Dal Cairo, a 33 mesi esatti dal rapimento di Giulio Regeni, seguito dalla sua sparizione forzata, da efferate torture e dal suo assassinio, la verità non l’abbiamo ancora. Né una intera, né una di mezzo, che ovviamente non basterebbe.
Cos’ha fatto la differenza tra le due vicende, le cui due vittime – è opportuno sottolinearlo – non avevano peraltro nulla in comune, non essendo Giulio né un giornalista né un dissidente?

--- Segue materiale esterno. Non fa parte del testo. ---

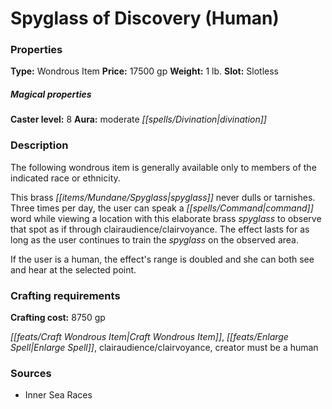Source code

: ﻿---
Title: "Spyglass of Discovery (Human)"
Type: "Wondrous Item"
Price: "17500 gp"
Weight: "1 lb."
Slot: "Slotless"
Caster level: "8"
Aura: "moderate divination"
Description: |
  "The following wondrous item is generally available only to members of the indicated race or ethnicity.
  This brass spyglass never dulls or tarnishes. Three times per day, the user can speak a command word while viewing a location with this elaborate brass spyglass to observe that spot as if through _clairaudience/clairvoyance_. The effect lasts for as long as the user continues to train the spyglass on the observed area.
  If the user is a human, the effect's range is doubled and she can both see and hear at the selected point."
Crafting cost: "8750 gp"
Sources: "['Inner Sea Races']"
---

# Spyglass of Discovery (Human)

### Properties

**Type:** Wondrous Item **Price:** 17500 gp **Weight:** 1 lb. **Slot:** Slotless

##### Magical properties

**Caster level:** 8 **Aura:** moderate _[[spells/Divination|divination]]_

### Description

The following wondrous item is generally available only to members of the indicated race or ethnicity.

This brass _[[items/Mundane/Spyglass|spyglass]]_ never dulls or tarnishes. Three times per day, the user can speak a _[[spells/Command|command]]_ word while viewing a location with this elaborate brass _spyglass_ to observe that spot as if through clairaudience/clairvoyance. The effect lasts for as long as the user continues to train the _spyglass_ on the observed area.

If the user is a human, the effect's range is doubled and she can both see and hear at the selected point.

### Crafting requirements

**Crafting cost:** 8750 gp

_[[feats/Craft Wondrous Item|Craft Wondrous Item]]_, _[[feats/Enlarge Spell|Enlarge Spell]]_, clairaudience/clairvoyance, creator must be a human

### Sources

* Inner Sea Races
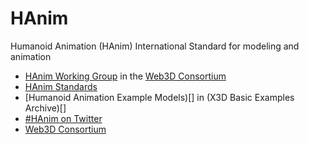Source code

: # HAnim
Humanoid Animation (HAnim) International Standard for modeling and animation

* [HAnim Working Group](http://www.web3D.org/working-groups/humanoid-animation-h-anim) in the [Web3D Consortium](http://www.web3D.org)
* [HAnim Standards](http://www.web3d.org/standards/h-anim)
* [Humanoid Animation Example Models)[] in (X3D Basic Examples Archive)[]
* [#HAnim on Twitter](http://twitter.com/#HAnim)
* [Web3D Consortium](http://www.web3D.org)
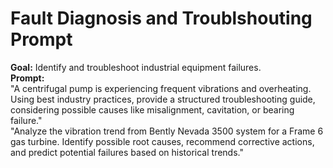 # Fault Diagnosis and Troublshouting Prompt
**Goal:** Identify and troubleshoot industrial equipment failures.  
**Prompt:**  
"A centrifugal pump is experiencing frequent vibrations and overheating. Using best industry practices, provide a structured troubleshooting guide, considering possible causes like misalignment, cavitation, or bearing failure."  
"Analyze the vibration trend from Bently Nevada 3500 system for a Frame 6 gas turbine. Identify possible root causes, recommend corrective actions, and predict potential failures based on historical trends."

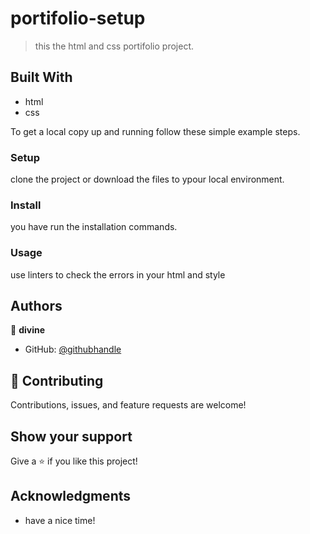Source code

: # portifolio-setup


> this the html and css portifolio project.


## Built With

- html
- css

To get a local copy up and running follow these simple example steps.



### Setup 
clone the project or download the files to ypour local environment.

### Install
you have run the installation commands.

### Usage 
use linters to check the errors in your html and style 


## Authors

👤 **divine**

- GitHub: [@githubhandle]( https://github.com/divinecharlotte)

## 🤝 Contributing

Contributions, issues, and feature requests are welcome!


## Show your support

Give a ⭐️ if you like this project!

## Acknowledgments

- have a nice time!

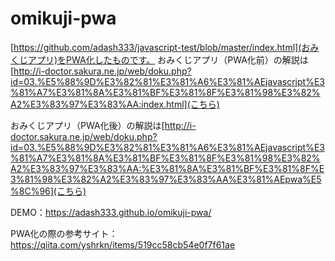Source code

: # omikuji-pwa

[https://github.com/adash333/javascript-test/blob/master/index.html](おみくじアプリ)をPWA化したものです。
おみくじアプリ（PWA化前）の解説は[http://i-doctor.sakura.ne.jp/web/doku.php?id=03.%E5%88%9D%E3%82%81%E3%81%A6%E3%81%AEjavascript%E3%81%A7%E3%81%8A%E3%81%BF%E3%81%8F%E3%81%98%E3%82%A2%E3%83%97%E3%83%AA:index.html](こちら)

おみくじアプリ（PWA化後）の解説は[http://i-doctor.sakura.ne.jp/web/doku.php?id=03.%E5%88%9D%E3%82%81%E3%81%A6%E3%81%AEjavascript%E3%81%A7%E3%81%8A%E3%81%BF%E3%81%8F%E3%81%98%E3%82%A2%E3%83%97%E3%83%AA:%E3%81%8A%E3%81%BF%E3%81%8F%E3%81%98%E3%82%A2%E3%83%97%E3%83%AA%E3%81%AEpwa%E5%8C%96](こちら)

DEMO：https://adash333.github.io/omikuji-pwa/

PWA化の際の参考サイト：https://qiita.com/yshrkn/items/519cc58cb54e0f7f61ae

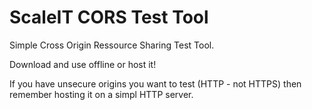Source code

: # ScaleIT CORS Test Tool

Simple Cross Origin Ressource Sharing Test Tool.

Download and use offline or host it!

If you have unsecure origins you want to test (HTTP - not HTTPS) then remember hosting it on a simpl HTTP server.
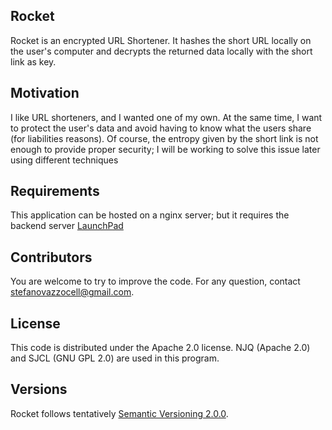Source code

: ## Rocket

Rocket is an encrypted URL Shortener. It hashes the short URL locally on the user's computer and decrypts the returned data locally with the short link as key.

## Motivation

I like URL shorteners, and I wanted one of my own. At the same time, I want to protect the user's data and avoid having to know what the users share (for liabilities reasons).
Of course, the entropy given by the short link is not enough to provide proper security; I will be working to solve this issue later using different techniques

## Requirements

This application can be hosted on a nginx server; but it requires the backend server [LaunchPad](https://github.com/stefanovazzocell/LaunchPad/)

## Contributors

You are welcome to try to improve the code. For any question, contact stefanovazzocell@gmail.com.

## License

This code is distributed under the Apache 2.0 license.
NJQ (Apache 2.0) and SJCL (GNU GPL 2.0) are used in this program.

## Versions
Rocket follows tentatively [Semantic Versioning 2.0.0](https://semver.org/spec/v2.0.0.html).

Quando le voci sull’assassinio di Jamal Khashoggi all’interno del consolato saudita si sono fatte insistenti, molti governi e anche varie aziende hanno preso posizione e minacciato ripercussioni sul piano politico e commerciale. Da ultimo, non poco titubante, si è mosso anche il numero Uno tra gli amici dell’Arabia Saudita, il presidente statunitense Donald Trump. L’Arabia Saudita è stata forzata ad ammettere che pezzi rilevanti dello stato avevano preso parte a quell’omicidio.
Tutto questo non è avvenuto per Giulio Regeni: tre successivi governi timidi nel chiedere la verità, nessuna pressione concertata a livello internazionale sul presidente al-Sisi, nessuna minaccia di ripercussioni sul piano commerciale.
Il risultato è che due anni e nove mesi dopo quel maledetto 25 gennaio 2016, nonostante l’impegno della procura di Roma, gli sforzi dei legali italiani e dei colleghi egiziani e la mobilitazione dell’opinione pubblica, la verità non è ancora arrivata.